Planning a New Home/FAQs
Financial & Legal Information
PURCHASE AGREEMENT OR BUILDING CONTRACT
The purchase agreement or building contract is an agreement, which sets out the mutual obligations
between the purchaser and the builder. To be valid, any verbal understandings or agreements that lead
up to the contract signing should be documented in the contract. Unless they appear in writing,
verbal agreements are not part of the contract. As the Purchaser, you're obligated to pay for and take
possession of the home you have contracted for upon its completion. The Builder is obligated to construct
the home according to your contractual specifications and to complete the transfer of title. The Purchase
Price is the agreed upon price of your new home (and lot if applicable) plus GST less the GST Rebate
granted by the federal government to new home buyers plus any adjustments. The Purchase Price also
includes any agreed to changes in the plans and specifications at the time of the contract signing.
Adjustments to the Purchase Price are normal added costs associated with the purchase of a new home.
These can include: Legal Fees, Title Transfer Costs, Mortgage Application Fees, Interest Costs during
construction and at Interest Adjustment Dates, and Taxes and supplemental taxes. Builders have their own
policies on how Adjustments are handled.
- Read any pre-printed standard clauses
- Know and stipulate what the builder is to supply and install
- Determine exactly what the purchase price includes
- Do not sign in haste
- Ensure you fully understand all aspects of the contract
- Ensure the contract accurately reflects your wishes
- Have your lawyer review the wording and your obligations
Your Mortgage Lender will provide you with a letter of commitment regarding your mortgage
arrangements.
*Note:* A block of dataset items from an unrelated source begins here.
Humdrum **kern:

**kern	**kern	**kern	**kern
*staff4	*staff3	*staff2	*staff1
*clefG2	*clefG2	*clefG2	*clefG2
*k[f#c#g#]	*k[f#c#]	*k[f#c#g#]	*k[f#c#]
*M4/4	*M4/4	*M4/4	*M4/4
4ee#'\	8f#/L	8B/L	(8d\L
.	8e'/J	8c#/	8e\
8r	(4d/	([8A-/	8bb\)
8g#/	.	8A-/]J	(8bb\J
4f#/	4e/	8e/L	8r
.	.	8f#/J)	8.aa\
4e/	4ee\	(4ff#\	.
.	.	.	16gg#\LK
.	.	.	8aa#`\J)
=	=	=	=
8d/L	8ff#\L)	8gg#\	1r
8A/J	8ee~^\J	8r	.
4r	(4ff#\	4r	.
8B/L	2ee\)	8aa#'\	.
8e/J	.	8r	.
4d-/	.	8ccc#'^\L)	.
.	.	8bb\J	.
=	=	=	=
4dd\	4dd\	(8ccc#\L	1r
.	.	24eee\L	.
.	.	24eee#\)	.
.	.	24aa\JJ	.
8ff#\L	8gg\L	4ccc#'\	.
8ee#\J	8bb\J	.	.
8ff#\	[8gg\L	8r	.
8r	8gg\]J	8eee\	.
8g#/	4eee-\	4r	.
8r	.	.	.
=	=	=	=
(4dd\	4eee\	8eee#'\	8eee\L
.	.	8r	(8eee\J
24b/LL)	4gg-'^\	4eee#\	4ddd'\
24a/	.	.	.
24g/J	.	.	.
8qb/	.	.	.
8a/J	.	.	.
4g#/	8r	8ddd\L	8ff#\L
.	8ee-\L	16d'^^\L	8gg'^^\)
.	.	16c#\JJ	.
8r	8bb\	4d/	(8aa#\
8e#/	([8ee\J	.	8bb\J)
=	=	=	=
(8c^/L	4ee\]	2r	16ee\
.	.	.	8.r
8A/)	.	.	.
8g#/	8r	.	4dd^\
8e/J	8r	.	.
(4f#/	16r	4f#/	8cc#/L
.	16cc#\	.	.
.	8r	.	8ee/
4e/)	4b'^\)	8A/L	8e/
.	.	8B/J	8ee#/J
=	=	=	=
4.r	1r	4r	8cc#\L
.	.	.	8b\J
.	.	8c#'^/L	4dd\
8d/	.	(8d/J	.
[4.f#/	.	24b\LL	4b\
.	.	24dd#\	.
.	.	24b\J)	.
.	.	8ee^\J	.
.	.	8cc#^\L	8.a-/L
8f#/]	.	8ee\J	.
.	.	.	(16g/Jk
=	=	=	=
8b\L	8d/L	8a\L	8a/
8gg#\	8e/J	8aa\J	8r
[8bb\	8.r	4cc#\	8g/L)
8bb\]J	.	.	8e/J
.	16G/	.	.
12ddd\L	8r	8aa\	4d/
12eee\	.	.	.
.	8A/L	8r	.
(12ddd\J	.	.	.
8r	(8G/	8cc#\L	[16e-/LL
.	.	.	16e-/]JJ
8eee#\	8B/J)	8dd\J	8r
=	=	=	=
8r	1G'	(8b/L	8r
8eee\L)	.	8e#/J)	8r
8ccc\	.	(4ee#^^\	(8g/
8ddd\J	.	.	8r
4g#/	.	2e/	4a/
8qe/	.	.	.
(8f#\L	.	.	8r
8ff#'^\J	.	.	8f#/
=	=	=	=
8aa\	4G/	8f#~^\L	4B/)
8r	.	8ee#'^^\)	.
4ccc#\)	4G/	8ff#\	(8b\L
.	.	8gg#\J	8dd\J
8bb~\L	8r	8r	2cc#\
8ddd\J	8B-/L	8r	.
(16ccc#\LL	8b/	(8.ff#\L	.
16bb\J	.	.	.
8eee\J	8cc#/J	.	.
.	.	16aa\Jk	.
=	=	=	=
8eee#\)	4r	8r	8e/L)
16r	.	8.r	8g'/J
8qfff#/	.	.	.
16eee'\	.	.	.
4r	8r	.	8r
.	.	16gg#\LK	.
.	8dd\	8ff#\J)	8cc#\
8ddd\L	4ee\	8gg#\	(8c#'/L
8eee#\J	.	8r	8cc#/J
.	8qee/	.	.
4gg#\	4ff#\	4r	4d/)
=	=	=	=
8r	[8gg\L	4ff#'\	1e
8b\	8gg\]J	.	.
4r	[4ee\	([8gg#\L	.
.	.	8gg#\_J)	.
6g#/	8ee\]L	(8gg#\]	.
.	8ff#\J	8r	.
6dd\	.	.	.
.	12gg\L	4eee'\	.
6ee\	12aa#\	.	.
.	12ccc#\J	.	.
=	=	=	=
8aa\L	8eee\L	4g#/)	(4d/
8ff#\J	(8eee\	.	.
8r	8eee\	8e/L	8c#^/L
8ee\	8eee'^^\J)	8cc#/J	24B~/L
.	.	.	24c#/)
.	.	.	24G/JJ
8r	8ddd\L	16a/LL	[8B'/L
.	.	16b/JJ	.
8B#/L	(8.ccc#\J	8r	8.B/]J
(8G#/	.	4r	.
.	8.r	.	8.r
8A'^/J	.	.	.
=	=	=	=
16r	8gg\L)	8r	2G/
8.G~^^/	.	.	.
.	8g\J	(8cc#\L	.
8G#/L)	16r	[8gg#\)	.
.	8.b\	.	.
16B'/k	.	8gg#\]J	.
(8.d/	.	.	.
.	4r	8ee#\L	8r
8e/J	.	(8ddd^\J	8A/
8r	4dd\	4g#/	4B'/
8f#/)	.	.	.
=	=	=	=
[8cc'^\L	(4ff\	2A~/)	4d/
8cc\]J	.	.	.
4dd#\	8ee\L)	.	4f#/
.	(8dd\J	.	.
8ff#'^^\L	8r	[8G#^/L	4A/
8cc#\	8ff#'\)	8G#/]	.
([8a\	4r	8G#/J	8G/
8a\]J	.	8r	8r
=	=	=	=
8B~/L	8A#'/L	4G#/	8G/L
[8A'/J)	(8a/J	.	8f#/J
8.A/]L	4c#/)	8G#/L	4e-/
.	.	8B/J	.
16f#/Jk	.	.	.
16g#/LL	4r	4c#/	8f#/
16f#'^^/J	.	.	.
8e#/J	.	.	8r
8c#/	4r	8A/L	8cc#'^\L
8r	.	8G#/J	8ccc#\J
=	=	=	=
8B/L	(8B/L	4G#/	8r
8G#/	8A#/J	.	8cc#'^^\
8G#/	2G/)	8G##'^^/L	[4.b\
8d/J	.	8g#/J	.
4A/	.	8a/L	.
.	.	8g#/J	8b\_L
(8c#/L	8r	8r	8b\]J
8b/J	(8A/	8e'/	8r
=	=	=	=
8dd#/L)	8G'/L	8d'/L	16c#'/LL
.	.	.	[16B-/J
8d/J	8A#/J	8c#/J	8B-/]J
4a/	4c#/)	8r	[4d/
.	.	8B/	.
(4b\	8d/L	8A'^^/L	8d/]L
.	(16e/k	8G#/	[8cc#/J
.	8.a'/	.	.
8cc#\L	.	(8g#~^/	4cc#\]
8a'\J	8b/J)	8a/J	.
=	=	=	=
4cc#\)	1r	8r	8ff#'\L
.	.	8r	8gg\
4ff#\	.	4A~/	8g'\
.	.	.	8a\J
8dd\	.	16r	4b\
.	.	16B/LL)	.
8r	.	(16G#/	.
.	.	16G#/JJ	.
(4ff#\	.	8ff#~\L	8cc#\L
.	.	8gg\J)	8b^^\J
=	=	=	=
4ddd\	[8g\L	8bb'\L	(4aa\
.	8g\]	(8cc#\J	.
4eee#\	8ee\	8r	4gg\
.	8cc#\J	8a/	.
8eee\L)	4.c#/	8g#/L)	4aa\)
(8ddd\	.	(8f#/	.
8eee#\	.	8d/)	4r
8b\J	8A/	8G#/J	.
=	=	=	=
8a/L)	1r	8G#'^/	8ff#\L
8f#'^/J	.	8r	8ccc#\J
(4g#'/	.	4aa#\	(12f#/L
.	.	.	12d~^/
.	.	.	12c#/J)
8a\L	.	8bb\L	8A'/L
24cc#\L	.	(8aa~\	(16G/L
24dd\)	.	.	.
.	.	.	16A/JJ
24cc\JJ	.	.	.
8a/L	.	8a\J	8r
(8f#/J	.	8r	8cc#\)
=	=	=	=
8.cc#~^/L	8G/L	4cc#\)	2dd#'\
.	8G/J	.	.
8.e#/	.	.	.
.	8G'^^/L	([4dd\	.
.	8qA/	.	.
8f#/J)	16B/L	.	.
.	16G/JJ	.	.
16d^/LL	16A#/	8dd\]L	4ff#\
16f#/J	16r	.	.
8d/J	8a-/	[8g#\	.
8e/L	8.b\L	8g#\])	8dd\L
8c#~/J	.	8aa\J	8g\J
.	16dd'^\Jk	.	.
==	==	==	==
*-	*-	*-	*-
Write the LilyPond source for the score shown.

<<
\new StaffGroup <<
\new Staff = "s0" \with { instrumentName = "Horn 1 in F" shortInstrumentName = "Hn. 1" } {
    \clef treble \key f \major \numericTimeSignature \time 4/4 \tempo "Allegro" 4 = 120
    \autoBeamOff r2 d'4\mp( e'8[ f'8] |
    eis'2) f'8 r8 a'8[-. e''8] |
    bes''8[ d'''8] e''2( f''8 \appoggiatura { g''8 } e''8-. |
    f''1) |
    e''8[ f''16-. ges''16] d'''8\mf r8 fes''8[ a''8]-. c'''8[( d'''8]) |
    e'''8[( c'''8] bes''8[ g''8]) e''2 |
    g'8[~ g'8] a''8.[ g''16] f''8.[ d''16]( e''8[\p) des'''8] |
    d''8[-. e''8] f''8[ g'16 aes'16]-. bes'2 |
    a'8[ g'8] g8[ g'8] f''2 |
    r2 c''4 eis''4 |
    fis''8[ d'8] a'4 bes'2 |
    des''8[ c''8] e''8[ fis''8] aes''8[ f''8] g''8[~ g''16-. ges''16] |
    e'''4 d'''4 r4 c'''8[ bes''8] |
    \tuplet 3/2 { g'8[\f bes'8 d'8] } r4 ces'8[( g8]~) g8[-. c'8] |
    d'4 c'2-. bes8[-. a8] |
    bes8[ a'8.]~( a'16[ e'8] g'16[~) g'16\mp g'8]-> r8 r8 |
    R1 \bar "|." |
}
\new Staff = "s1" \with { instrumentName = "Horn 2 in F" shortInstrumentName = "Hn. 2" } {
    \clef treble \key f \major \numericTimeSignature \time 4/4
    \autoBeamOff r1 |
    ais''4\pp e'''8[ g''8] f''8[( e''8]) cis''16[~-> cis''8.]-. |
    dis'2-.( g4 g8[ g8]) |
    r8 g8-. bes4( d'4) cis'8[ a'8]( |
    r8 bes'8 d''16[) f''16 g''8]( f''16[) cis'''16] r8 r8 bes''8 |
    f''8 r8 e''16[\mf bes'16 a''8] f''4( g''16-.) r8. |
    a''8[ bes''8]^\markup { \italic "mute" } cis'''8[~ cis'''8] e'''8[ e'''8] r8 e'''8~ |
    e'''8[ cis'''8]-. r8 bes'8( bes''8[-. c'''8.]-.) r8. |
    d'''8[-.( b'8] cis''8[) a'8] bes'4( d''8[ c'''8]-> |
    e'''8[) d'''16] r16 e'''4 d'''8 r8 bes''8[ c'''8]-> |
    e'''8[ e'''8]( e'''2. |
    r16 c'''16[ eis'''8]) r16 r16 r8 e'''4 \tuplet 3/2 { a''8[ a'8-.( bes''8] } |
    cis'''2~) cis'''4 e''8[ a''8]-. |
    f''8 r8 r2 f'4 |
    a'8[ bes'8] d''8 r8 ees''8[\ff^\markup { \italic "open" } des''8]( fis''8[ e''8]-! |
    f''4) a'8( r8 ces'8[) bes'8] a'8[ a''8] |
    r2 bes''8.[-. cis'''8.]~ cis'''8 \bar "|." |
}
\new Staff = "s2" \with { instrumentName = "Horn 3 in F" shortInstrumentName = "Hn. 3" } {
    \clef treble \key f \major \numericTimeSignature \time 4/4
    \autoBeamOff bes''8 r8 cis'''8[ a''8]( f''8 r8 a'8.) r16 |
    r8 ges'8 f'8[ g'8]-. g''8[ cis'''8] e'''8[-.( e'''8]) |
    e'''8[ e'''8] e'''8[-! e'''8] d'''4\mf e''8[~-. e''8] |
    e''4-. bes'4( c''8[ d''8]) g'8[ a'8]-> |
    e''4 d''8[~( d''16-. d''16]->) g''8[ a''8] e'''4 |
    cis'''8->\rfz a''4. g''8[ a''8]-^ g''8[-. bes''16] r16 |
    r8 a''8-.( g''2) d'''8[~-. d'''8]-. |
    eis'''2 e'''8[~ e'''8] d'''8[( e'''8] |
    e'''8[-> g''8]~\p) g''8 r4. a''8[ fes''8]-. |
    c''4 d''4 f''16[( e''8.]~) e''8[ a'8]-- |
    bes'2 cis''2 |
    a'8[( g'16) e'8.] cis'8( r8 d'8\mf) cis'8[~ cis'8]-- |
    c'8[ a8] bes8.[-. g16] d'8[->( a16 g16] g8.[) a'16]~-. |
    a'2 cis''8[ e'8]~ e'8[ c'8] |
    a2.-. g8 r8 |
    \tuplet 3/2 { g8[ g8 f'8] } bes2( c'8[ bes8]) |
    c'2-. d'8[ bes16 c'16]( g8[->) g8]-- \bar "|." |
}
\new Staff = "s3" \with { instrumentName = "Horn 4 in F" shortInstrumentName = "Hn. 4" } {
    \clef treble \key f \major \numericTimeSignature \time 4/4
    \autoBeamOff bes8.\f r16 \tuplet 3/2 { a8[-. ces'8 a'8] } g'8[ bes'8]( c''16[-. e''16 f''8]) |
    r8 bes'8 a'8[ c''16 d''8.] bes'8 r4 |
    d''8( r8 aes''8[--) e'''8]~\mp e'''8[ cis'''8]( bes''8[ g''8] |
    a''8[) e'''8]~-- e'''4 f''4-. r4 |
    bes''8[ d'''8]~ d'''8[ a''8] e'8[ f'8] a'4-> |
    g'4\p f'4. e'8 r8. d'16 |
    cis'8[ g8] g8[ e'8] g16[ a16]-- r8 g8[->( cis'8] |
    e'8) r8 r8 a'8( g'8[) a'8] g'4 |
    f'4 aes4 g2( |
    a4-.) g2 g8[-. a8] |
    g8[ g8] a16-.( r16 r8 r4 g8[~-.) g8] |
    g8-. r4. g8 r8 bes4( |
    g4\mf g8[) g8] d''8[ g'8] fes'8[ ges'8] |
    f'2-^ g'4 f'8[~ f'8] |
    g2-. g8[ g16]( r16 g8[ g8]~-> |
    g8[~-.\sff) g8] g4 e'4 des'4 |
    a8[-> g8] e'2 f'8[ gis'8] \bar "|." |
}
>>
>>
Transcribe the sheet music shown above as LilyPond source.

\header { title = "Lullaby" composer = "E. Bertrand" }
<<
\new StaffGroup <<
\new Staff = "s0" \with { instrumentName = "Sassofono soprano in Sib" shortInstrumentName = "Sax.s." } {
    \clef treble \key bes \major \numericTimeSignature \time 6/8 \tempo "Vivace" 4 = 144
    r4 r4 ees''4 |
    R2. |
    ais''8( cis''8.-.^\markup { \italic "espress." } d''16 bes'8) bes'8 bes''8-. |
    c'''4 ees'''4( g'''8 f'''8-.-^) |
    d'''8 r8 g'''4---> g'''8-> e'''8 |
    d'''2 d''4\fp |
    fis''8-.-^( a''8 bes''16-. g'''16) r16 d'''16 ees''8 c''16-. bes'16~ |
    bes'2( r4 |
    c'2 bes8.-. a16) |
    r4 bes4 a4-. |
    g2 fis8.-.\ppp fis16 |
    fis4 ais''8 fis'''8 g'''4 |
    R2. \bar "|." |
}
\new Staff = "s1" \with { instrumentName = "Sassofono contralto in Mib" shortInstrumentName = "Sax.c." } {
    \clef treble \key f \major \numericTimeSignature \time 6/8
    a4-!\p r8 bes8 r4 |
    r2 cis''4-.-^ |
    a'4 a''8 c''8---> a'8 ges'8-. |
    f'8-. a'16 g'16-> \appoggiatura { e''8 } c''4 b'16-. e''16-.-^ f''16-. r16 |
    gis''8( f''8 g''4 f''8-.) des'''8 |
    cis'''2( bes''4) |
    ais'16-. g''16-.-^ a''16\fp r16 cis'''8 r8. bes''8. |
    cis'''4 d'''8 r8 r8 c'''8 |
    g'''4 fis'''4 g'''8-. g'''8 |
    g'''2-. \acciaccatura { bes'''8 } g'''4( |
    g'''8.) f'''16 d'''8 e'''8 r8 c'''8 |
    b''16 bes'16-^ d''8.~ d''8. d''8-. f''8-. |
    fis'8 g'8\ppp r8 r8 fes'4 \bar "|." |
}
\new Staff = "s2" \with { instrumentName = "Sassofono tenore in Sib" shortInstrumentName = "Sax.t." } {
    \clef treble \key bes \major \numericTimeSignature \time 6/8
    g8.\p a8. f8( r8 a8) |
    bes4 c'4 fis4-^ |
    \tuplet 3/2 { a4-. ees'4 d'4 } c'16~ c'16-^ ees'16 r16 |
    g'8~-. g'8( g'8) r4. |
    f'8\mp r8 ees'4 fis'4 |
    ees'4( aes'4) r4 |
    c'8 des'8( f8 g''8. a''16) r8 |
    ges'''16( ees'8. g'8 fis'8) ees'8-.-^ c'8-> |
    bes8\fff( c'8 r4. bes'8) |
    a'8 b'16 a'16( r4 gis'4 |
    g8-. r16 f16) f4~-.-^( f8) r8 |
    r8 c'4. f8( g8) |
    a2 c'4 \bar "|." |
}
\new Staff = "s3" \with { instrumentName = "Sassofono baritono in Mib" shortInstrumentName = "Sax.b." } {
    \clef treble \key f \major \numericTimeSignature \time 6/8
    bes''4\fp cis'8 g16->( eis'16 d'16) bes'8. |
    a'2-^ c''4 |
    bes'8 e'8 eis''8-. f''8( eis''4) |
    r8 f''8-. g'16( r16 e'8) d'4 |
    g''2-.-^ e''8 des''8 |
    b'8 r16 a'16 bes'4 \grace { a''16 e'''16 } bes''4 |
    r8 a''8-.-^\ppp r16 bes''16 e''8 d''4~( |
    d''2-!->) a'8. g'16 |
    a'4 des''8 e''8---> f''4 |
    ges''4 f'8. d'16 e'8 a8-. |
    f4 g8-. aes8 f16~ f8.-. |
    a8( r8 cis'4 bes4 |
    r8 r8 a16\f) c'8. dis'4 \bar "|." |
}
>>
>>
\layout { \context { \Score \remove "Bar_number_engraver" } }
This details the specifics of your loan, interest rate adjustments, and adjustment dates.
There are many different ways to approach your mortgage arrangements.
This will depend on your personal financial situation and your ability to find the best terms
available at the time. One of the most common and beneficial features is a "capped
rate". This generally guarantees that your mortgage rate will not go up even if interest
rates have generally increased at the time of closing, but will go down if they have decreased.
An experienced mortgage officer should be capable of answering any mortgage questions that you might have.